When Adiatunnus didn't come out for breakfast as soon as Gerin thought he should, the Fox asked Duren to send a servant to pound on his door. Adiatunnus duly emerged, looking much worse for wear than Van did. "You see, son?" Gerin said to Duren. "He was slow getting up when we campaigned against the Gradi, and he still is."
"I'm not slow, Fox darling," the Trokm? said, in the cautious tones of a man who does not want to hear himself talk too loud. "What I am is dead. Be after having some respect for the corp of me."
He shuddered at the first taste of ale, but looked more lifelike after he'd downed a couple of jacks. "Since you may not have to bury him in the courtyard after all," Gerin said to his son, drawing a glare from Adiatunnus, "we'll be off soon."
"I don't know, Fox," Van said. "Remember, the rest of the woodsrunners are liable to be as sleepy as this one is. We may not be out of here for two or three days."
"And to the corbies with you as well," Adiatunnus said. "Remind me once more we're allies, so I don't go cutting your throat from the sheer high spirits of it."
"You and which army?" Van returned politely.
They were just warming to the debate, and still on this side of sword and axe and mace and spear, when Gerin said, "Slaughter each other some other time, if you must, but remember for now that we have to take on Aragis first."

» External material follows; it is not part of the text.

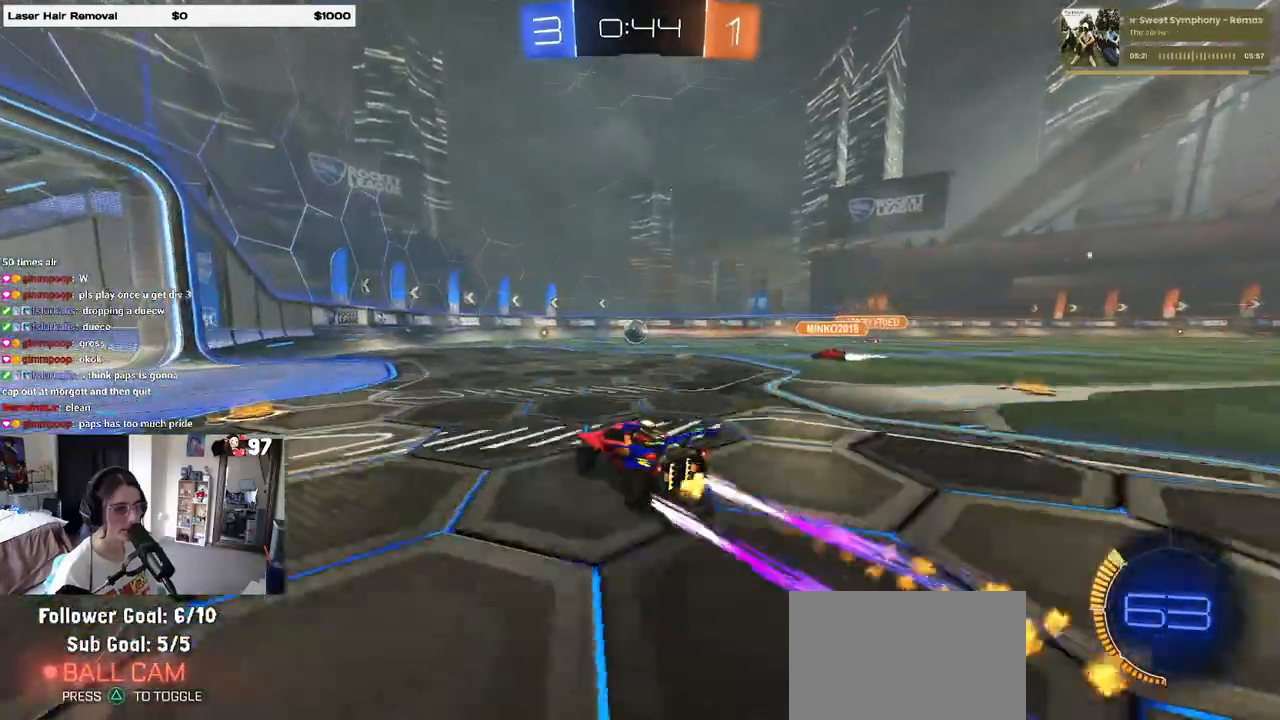
{"buttons": ["R2"], "left_stick": "center", "right_stick": "center", "events": [[17, "R1", "up"]]}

"Sure and it's all the fun out of life you're stealing," Adiatunnus said, and Van rumbled agreement. The two of them united, quite happily, in complaining about the Fox till the army left Duren's keep and headed off to the south.
**
Balser Debo's son's driver brought his chariot up alongside the Fox's. "Now we're getting close to my lands," Balser said. "Better country, if you'll forgive my saying so, than what you've got up around your own keep."
"Maybe," Gerin answered. "The timber's a little different-you've got more elms and beeches and such down here, not so many pines. And your peasants can plant a few days earlier in spring and won't have to worry about frost quite so soon in the fall."

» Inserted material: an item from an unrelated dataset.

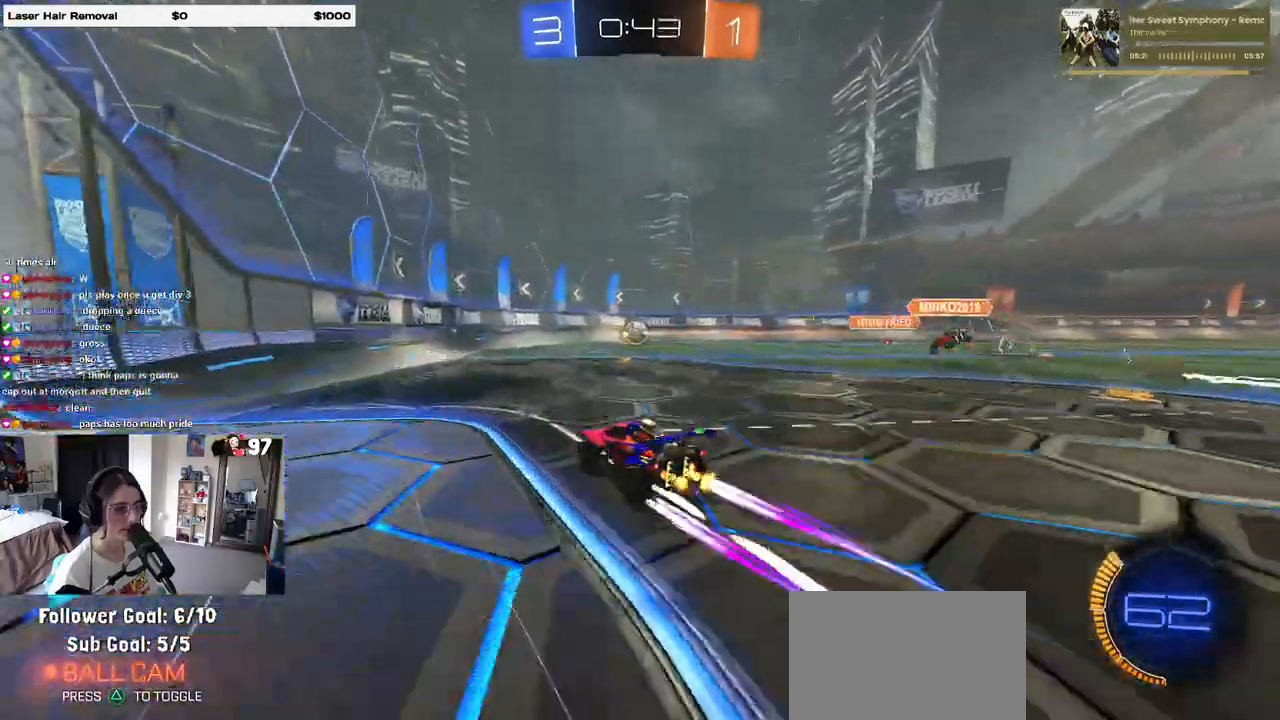
{"buttons": ["R2"], "left_stick": "center", "right_stick": "center", "events": []}
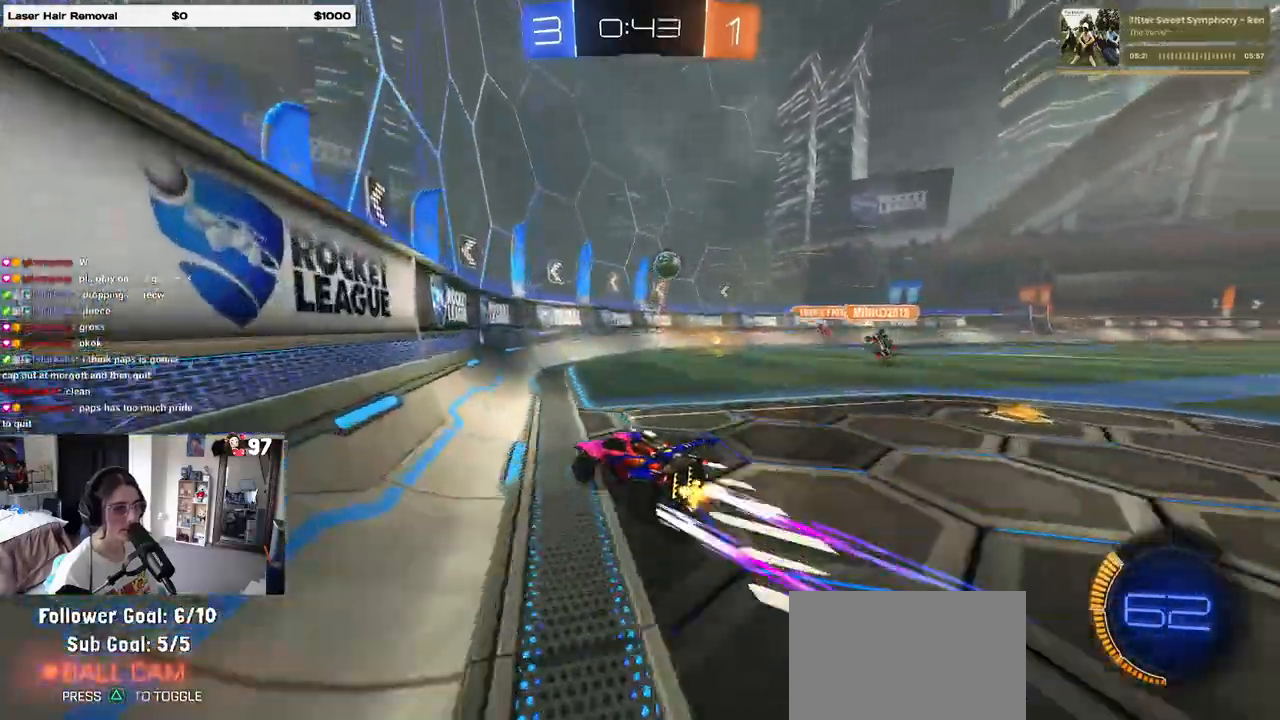
{"buttons": ["SQUARE", "R2"], "left_stick": "left", "right_stick": "center", "events": [[467, "left_stick", "left"], [500, "SQUARE", "down"]]}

"Better country, as I said." Balser sounded smug.
"Maybe," Gerin said. "Or better some ways, might be a truer way to put it. You'll grow a few things we don't. But the Elabon Way here has gone back to gravel, because peasants and local lords plundered the stone paving when there was nobody around to tell 'em they couldn't or shouldn't." As if to prove his point, gravel kicked up from one of the wheels to Balser's chariot and hit him in the hand. He grunted. "Wasn' t even gravel here when this land first came under my suzerainty."